6. Как твоя фамилия?

Вот и пришло лето. От него у меня в памяти осталось только одно воспоминание – постоянное желание найти что-нибудь поесть.

Однажды в знойный полдень я, как часто бывало, играл сам с собой на проезжей части нашей Мало-Коммунистической улицы. Проезжая часть, зажатая между крутым зеленым пригорком с верхним порядком домов и рядом узких палисадников с высокими мальвами у домов нижнего порядка, была постоянным местом для игр всей детворы, так как автомобили по нашей улице никогда не ездили, а конные повозки и подводы сворачивали на Мало-Коммунистическую улицу не более двух – трех раз в день. На каждую из этих подвод выбегали смотреть и дети и старики: интересно, к кому это едут? Или: к кому это везут дрова?

Вот и сейчас я увидел еще издали подводу, которая медленно ехала по нашей пустынной улице, скрипя колесами. На передке сидел круглолицый солдат в линялой гимнастерке. Он курил самокрутку и изредка левой рукой подхлестывал лошадь кнутом. Правая рука у него была на черной перевязи – значит раненый, из выздоравливающих. В городе было много госпиталей, и выздоравливающих солдат часто посылали по каким-нибудь хозяйственным делам. Я посторонился, чтоб пропустить телегу. Но солдат вдруг остановил лошадь, внимательно посмотрел на меня и спрашивает:

– Мальчик, как твоя фамилия?

– Гойзман. – отвечаю. Фамилию свою я выучил твердо еще до войны, в Киеве. Мама и папа очень заботились об этом, чтобы я мог назвать ее любому милиционеру, если отстану от родителей и заблужусь.

– А маму твою не Машей зовут? – спросил он удивленно.

– Машей!

– А ну, садись скорее рядом и показывай, где ваш дом!

Долго меня упрашивать не надо было. Я быстро взгромоздился на скамеечку рядом с ездовым и сожалел лишь о том, что улица пуста, и никто из соседских меня сейчас не видит. Заехали мы прямо во двор и я показал на наши двери. Солдат живо спрыгнул с подводы и без стука решительно зашел в наши двери, а я с вожжами в руках остался. Вскоре я услышал мамины крики. Испугался, бросил вожжи, тоже вбежал в дом и увидел, что мама с этим солдатом целуется и плачет.

– Сёмочка, ты что? Не помнишь этого дядю? Не узнал нашего Исаака Израилевича?

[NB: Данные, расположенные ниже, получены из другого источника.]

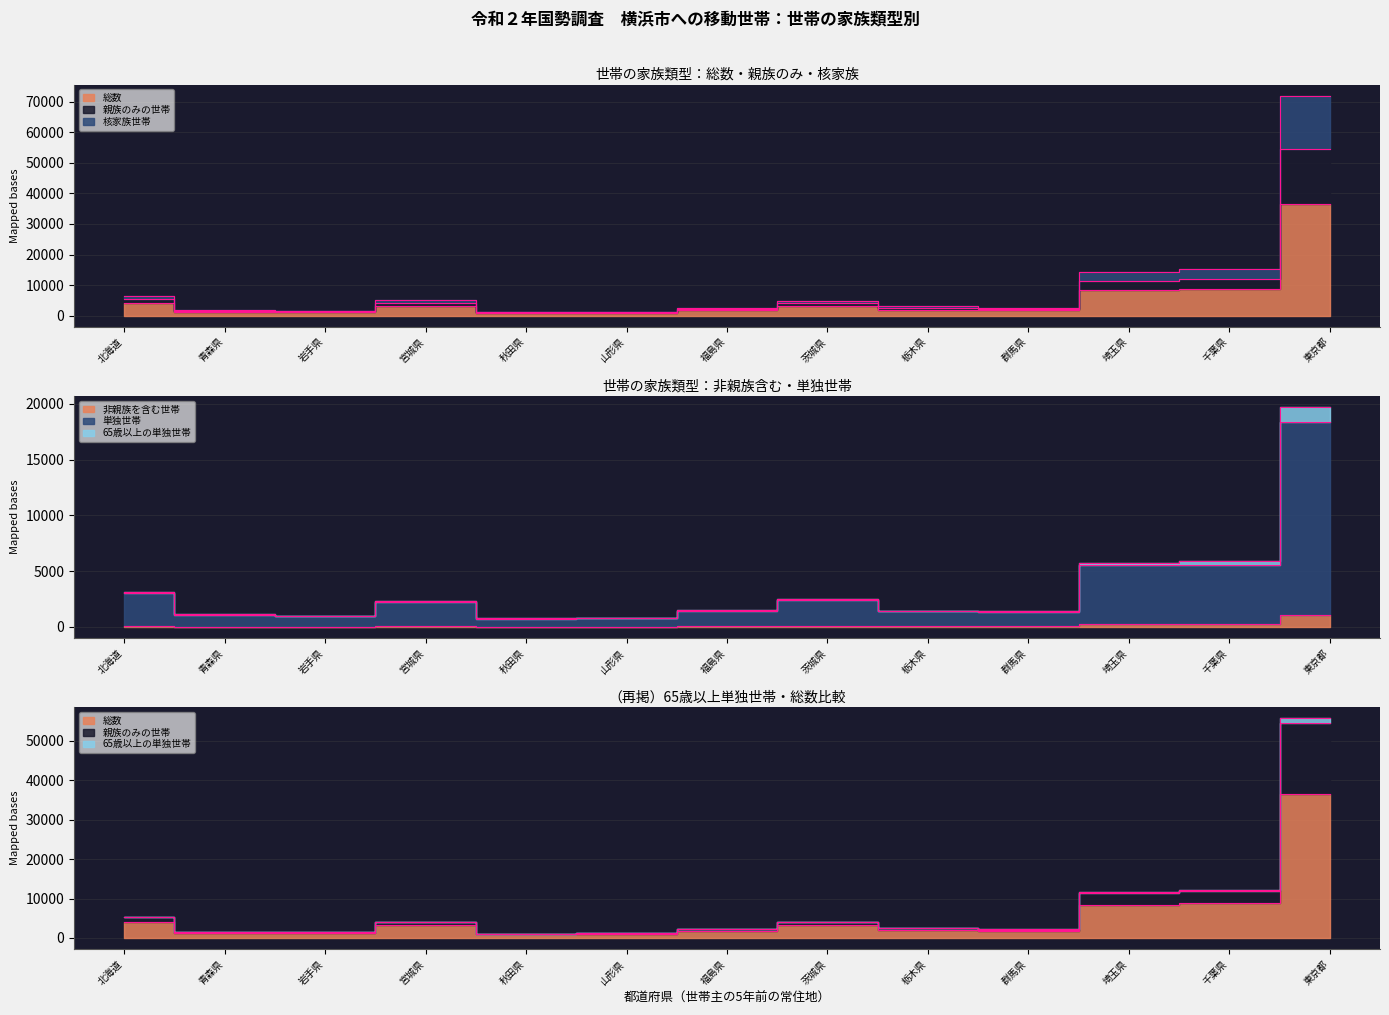

What is the value of the 親族のみの世帯 point at the 10th from the left?

2495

– Ша-ша. Я уже не Исаак Израилевич. Я теперь Иван Иванович! – прервал маму солдат. И он с удовольствием стал рассказывать то по-русски, то по-еврейски: – Это же смешно сказать! Мы шли в разведку, как положено, без документов. И там меня ранило, и я даже не знаю, как очутился в госпитале. А единственный документ – надпись на воротничке гимнастерки: «Ткач И. И.». Врачи решили, что я Иван Иванович, и так меня и зарегистрировали. А когда очнулся, так возражать не стал. Так вот я стал русский! Теперь у меня уже и документы новые!

– Семочка, ты еще фотографировался вместе с его дочкой Жанночкой? Кудрявая такая? Не помнишь? – теребила меня мама.

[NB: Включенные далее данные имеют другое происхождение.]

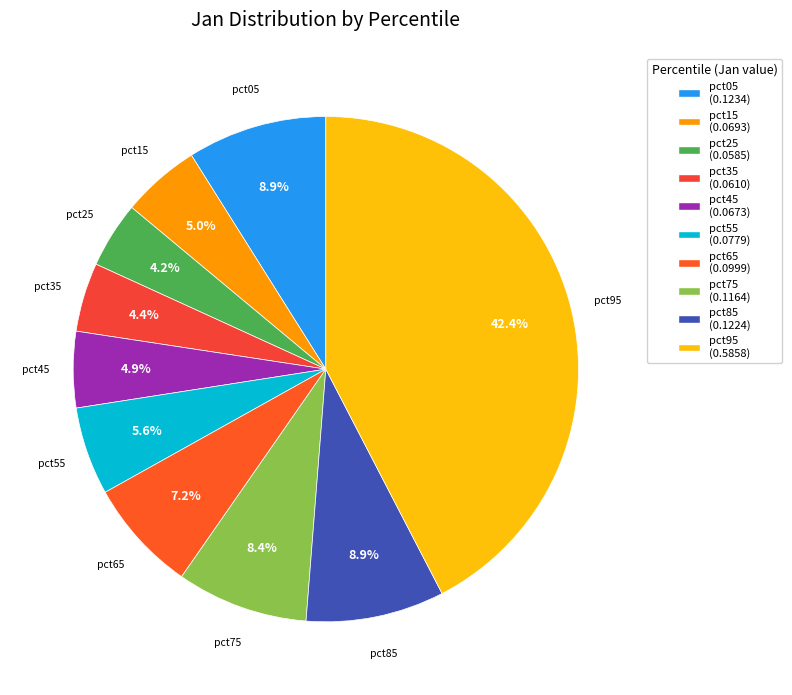

To the nearest percent, what is the average slice percentage?

10%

Я почему-то не помнил ни его самого, ни его дочки. А «Иван Иванович» начал расспрашивать маму, не знает ли она, случайно, где его жена и дочь? Оказывается, что его жена – это еще одна двоюродная сестра тети Клары Ременюк!

Однако ничего обнадеживающего Ивану Ивановичу мама сказать не смогла, – на машине было много сестер Ременюк, но именно этой сестры и его дочери с нами на машине не было. Лишь после войны мы узнали, что его жена и дочь из Киева уехать не смогли, и были расстреляны в Бабьем Яру вместе со всеми киевскими евреями. А любительская фотография, на которой я и трехлетняя Жанна стоим, обнявшись, позднее нашлась.

– Ой, так что же я стою и сам себе думаю? – спохватился вдруг Иван Иванович.

И он выбежал во двор, отдернул зеленую брезентовую накидку, которая накрывала груз на подводе, и потащил в дом один из наполовину наполненных белых мешков, которые лежали в телеге под брезентом.